======== SOURCE MATERIAL ========

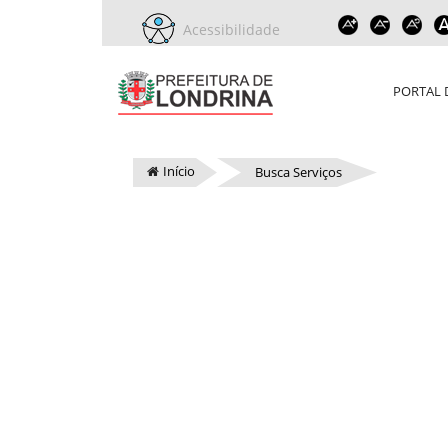
Acessibilidade
PORTAL 
Início
Busca Serviços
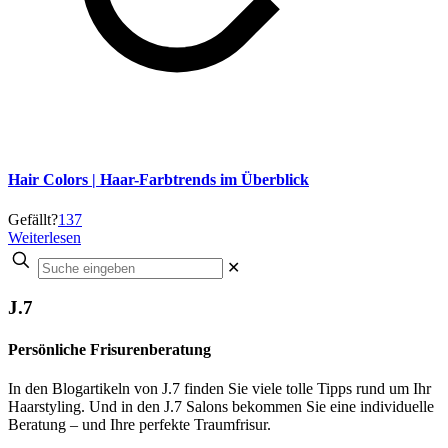
Hair Colors | Haar-Farbtrends im Überblick
Gefällt?
137
Weiterlesen
✕
J.7
Persönliche Frisurenberatung
In den Blogartikeln von J.7 finden Sie viele tolle Tipps rund um Ihr
Haarstyling. Und in den J.7 Salons bekommen Sie eine individuelle
Beratung – und Ihre perfekte Traumfrisur.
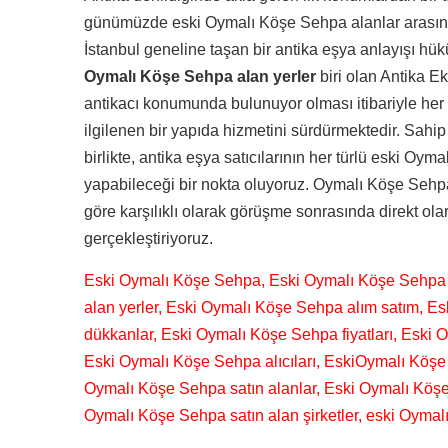
günümüzde eski Oymalı Köşe Sehpa alanlar arasın
İstanbul geneline taşan bir antika eşya anlayışı h
Oymalı Köşe Sehpa alan yerler
biri olan Antika E
antikacı konumunda bulunuyor olması itibariyle h
ilgilenen bir yapıda hizmetini sürdürmektedir. Sah
birlikte, antika eşya satıcılarının her türlü eski Oy
yapabileceği bir nokta oluyoruz. Oymalı Köşe Sehp
göre karşılıklı olarak görüşme sonrasında direkt olar
gerçekleştiriyoruz.
Eski Oymalı Köşe Sehpa, Eski Oymalı Köşe Sehpa 
alan yerler, Eski Oymalı Köşe Sehpa alım satım, E
dükkanlar, Eski Oymalı Köşe Sehpa fiyatları, Esk
Eski Oymalı Köşe Sehpa alıcıları, EskiOymalı Köşe
Oymalı Köşe Sehpa satın alanlar, Eski Oymalı Köşe 
Oymalı Köşe Sehpa satın alan şirketler, eski Oyma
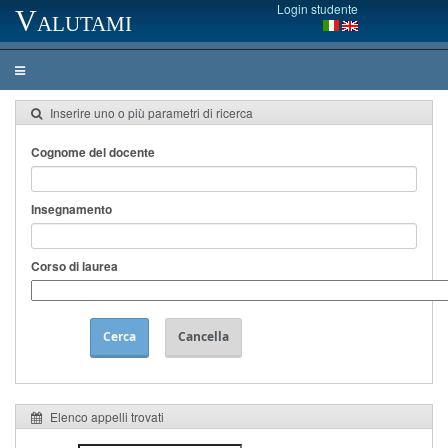
Login studente
Valutami
Inserire uno o più parametri di ricerca
Cognome del docente
Insegnamento
Corso di laurea
Cerca
Cancella
Elenco appelli trovati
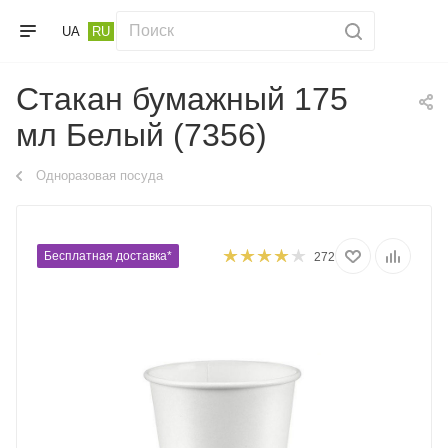
UA
RU
Стакан бумажный 175
мл Белый (7356)
Одноразовая посуда
Бесплатная доставка*
272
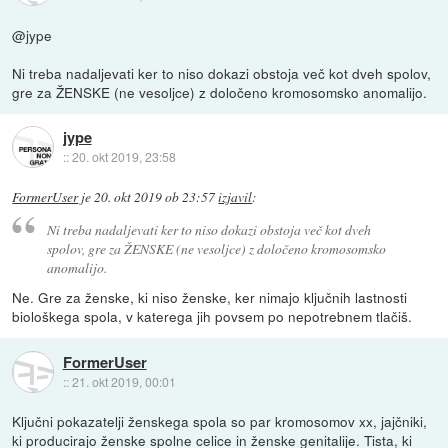
@jype
Ni treba nadaljevati ker to niso dokazi obstoja več kot dveh spolov,
gre za ŽENSKE (ne vesoljce) z določeno kromosomsko anomalijo.
jype
::
20. okt 2019, 23:58
FormerUser
je
20. okt 2019 ob 23:57
izjavil
:
Ni treba nadaljevati ker to niso dokazi obstoja več kot dveh
spolov, gre za ŽENSKE (ne vesoljce) z določeno kromosomsko
anomalijo.
Ne. Gre za ženske, ki niso ženske, ker nimajo ključnih lastnosti
biološkega spola, v katerega jih povsem po nepotrebnem tlačiš.
FormerUser
::
21. okt 2019, 00:01
Ključni pokazatelji ženskega spola so par kromosomov xx, jajčniki,
ki producirajo ženske spolne celice in ženske genitalije. Tista, ki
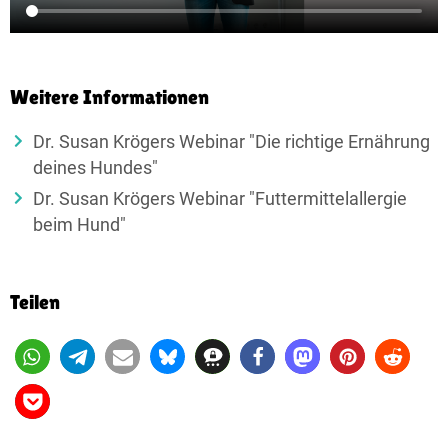
Weitere Informationen
Dr. Susan Krögers Webinar "Die richtige Ernährung
deines Hundes"
Dr. Susan Krögers Webinar "Futtermittelallergie
beim Hund"
Teilen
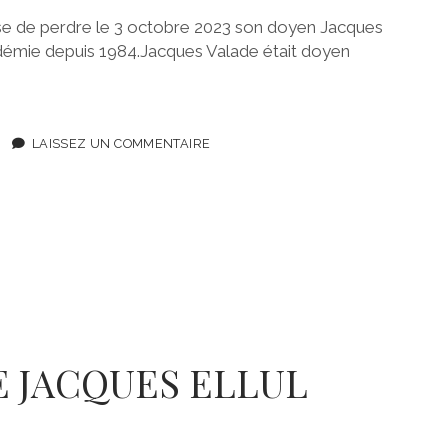
sse de perdre le 3 octobre 2023 son doyen Jacques
émie depuis 1984.Jacques Valade était doyen
LAISSEZ UN COMMENTAIRE
 JACQUES ELLUL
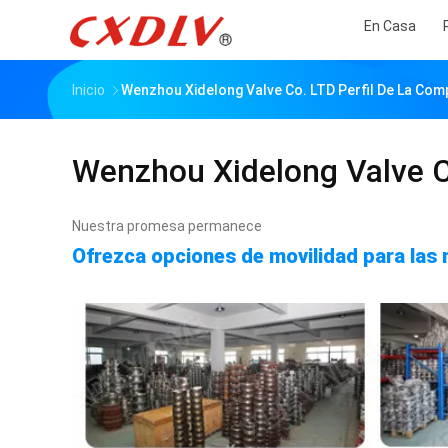
En Casa
Inicio
Wenzhou Xidelong Valve Co. LTD Perfil De La Com
Wenzhou Xidelong Valve C
Nuestra promesa permanece
Ofrezca opciones de movilidad para las 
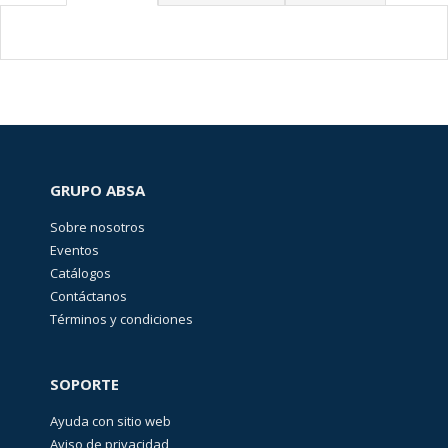
GRUPO ABSA
Sobre nosotros
Eventos
Catálogos
Contáctanos
Términos y condiciones
SOPORTE
Ayuda con sitio web
Aviso de privacidad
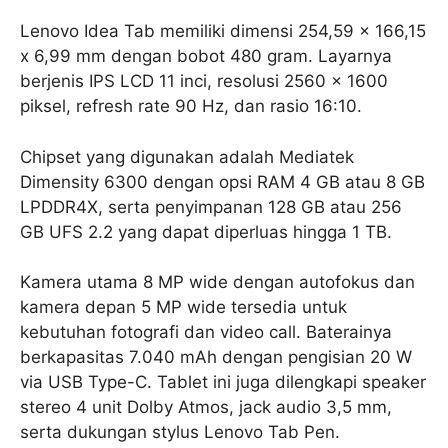
Lenovo Idea Tab memiliki dimensi 254,59 x 166,15
x 6,99 mm dengan bobot 480 gram. Layarnya
berjenis IPS LCD 11 inci, resolusi 2560 x 1600
piksel, refresh rate 90 Hz, dan rasio 16:10.
Chipset yang digunakan adalah Mediatek
Dimensity 6300 dengan opsi RAM 4 GB atau 8 GB
LPDDR4X, serta penyimpanan 128 GB atau 256
GB UFS 2.2 yang dapat diperluas hingga 1 TB.
Kamera utama 8 MP wide dengan autofokus dan
kamera depan 5 MP wide tersedia untuk
kebutuhan fotografi dan video call. Baterainya
berkapasitas 7.040 mAh dengan pengisian 20 W
via USB Type-C. Tablet ini juga dilengkapi speaker
stereo 4 unit Dolby Atmos, jack audio 3,5 mm,
serta dukungan stylus Lenovo Tab Pen.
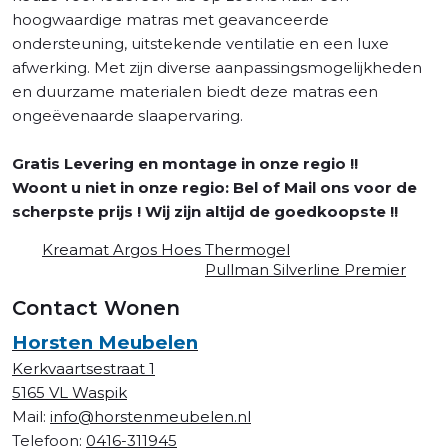
hoogwaardige matras met geavanceerde
ondersteuning, uitstekende ventilatie en een luxe
afwerking. Met zijn diverse aanpassingsmogelijkheden
en duurzame materialen biedt deze matras een
ongeëvenaarde slaapervaring.
Gratis Levering en montage in onze regio !!
Woont u niet in onze regio: Bel of Mail ons voor de
scherpste prijs ! Wij zijn altijd de goedkoopste !!
Kreamat Argos Hoes Thermogel
Pullman Silverline Premier
Contact Wonen
Horsten Meubelen
Kerkvaartsestraat 1
5165 VL Waspik
Mail:
info@horstenmeubelen.nl
Telefoon:
0416-311945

========

Will you quote every row above word for word, leaving out the pictures?

(FINAL ANSWER):
Acessibilidade
PORTAL 
Início
Busca Serviços
Hair Colors | Haar-Farbtrends im Überblick
Gefällt?
137
Weiterlesen
✕
J.7
Persönliche Frisurenberatung
In den Blogartikeln von J.7 finden Sie viele tolle Tipps rund um Ihr
Haarstyling. Und in den J.7 Salons bekommen Sie eine individuelle
Beratung – und Ihre perfekte Traumfrisur.
günümüzde eski Oymalı Köşe Sehpa alanlar arasın
İstanbul geneline taşan bir antika eşya anlayışı h
Oymalı Köşe Sehpa alan yerler
biri olan Antika E
antikacı konumunda bulunuyor olması itibariyle h
ilgilenen bir yapıda hizmetini sürdürmektedir. Sah
birlikte, antika eşya satıcılarının her türlü eski Oy
yapabileceği bir nokta oluyoruz. Oymalı Köşe Sehp
göre karşılıklı olarak görüşme sonrasında direkt olar
gerçekleştiriyoruz.
Eski Oymalı Köşe Sehpa, Eski Oymalı Köşe Sehpa 
alan yerler, Eski Oymalı Köşe Sehpa alım satım, E
dükkanlar, Eski Oymalı Köşe Sehpa fiyatları, Esk
Eski Oymalı Köşe Sehpa alıcıları, EskiOymalı Köşe
Oymalı Köşe Sehpa satın alanlar, Eski Oymalı Köşe 
Oymalı Köşe Sehpa satın alan şirketler, eski Oyma
Login studente
Valutami
Inserire uno o più parametri di ricerca
Cognome del docente
Insegnamento
Corso di laurea
Cerca
Cancella
Elenco appelli trovati
UA
RU
Стакан бумажный 175
мл Белый (7356)
Одноразовая посуда
Бесплатная доставка*
272
@jype
Ni treba nadaljevati ker to niso dokazi obstoja več kot dveh spolov,
gre za ŽENSKE (ne vesoljce) z določeno kromosomsko anomalijo.
jype
::
20. okt 2019, 23:58
FormerUser
je
20. okt 2019 ob 23:57
izjavil
:
Ni treba nadaljevati ker to niso dokazi obstoja več kot dveh
spolov, gre za ŽENSKE (ne vesoljce) z določeno kromosomsko
anomalijo.
Ne. Gre za ženske, ki niso ženske, ker nimajo ključnih lastnosti
biološkega spola, v katerega jih povsem po nepotrebnem tlačiš.
FormerUser
::
21. okt 2019, 00:01
Ključni pokazatelji ženskega spola so par kromosomov xx, jajčniki,
ki producirajo ženske spolne celice in ženske genitalije. Tista, ki
Weitere Informationen
Dr. Susan Krögers Webinar "Die richtige Ernährung
deines Hundes"
Dr. Susan Krögers Webinar "Futtermittelallergie
beim Hund"
Teilen
sse de perdre le 3 octobre 2023 son doyen Jacques
émie depuis 1984.Jacques Valade était doyen
LAISSEZ UN COMMENTAIRE
 JACQUES ELLUL
En Casa
Inicio
Wenzhou Xidelong Valve Co. LTD Perfil De La Com
Wenzhou Xidelong Valve C
Nuestra promesa permanece
Ofrezca opciones de movilidad para las 
GRUPO ABSA
Sobre nosotros
Eventos
Catálogos
Contáctanos
Términos y condiciones
SOPORTE
Ayuda con sitio web
Aviso de privacidad
Lenovo Idea Tab memiliki dimensi 254,59 x 166,15
x 6,99 mm dengan bobot 480 gram. Layarnya
berjenis IPS LCD 11 inci, resolusi 2560 x 1600
piksel, refresh rate 90 Hz, dan rasio 16:10.
Chipset yang digunakan adalah Mediatek
Dimensity 6300 dengan opsi RAM 4 GB atau 8 GB
LPDDR4X, serta penyimpanan 128 GB atau 256
GB UFS 2.2 yang dapat diperluas hingga 1 TB.
Kamera utama 8 MP wide dengan autofokus dan
kamera depan 5 MP wide tersedia untuk
kebutuhan fotografi dan video call. Baterainya
berkapasitas 7.040 mAh dengan pengisian 20 W
via USB Type-C. Tablet ini juga dilengkapi speaker
stereo 4 unit Dolby Atmos, jack audio 3,5 mm,
serta dukungan stylus Lenovo Tab Pen.
hoogwaardige matras met geavanceerde
ondersteuning, uitstekende ventilatie en een luxe
afwerking. Met zijn diverse aanpassingsmogelijkheden
en duurzame materialen biedt deze matras een
ongeëvenaarde slaapervaring.
Gratis Levering en montage in onze regio !!
Woont u niet in onze regio: Bel of Mail ons voor de
scherpste prijs ! Wij zijn altijd de goedkoopste !!
Kreamat Argos Hoes Thermogel
Pullman Silverline Premier
Contact Wonen
Horsten Meubelen
Kerkvaartsestraat 1
5165 VL Waspik
Mail:
info@horstenmeubelen.nl
Telefoon:
0416-311945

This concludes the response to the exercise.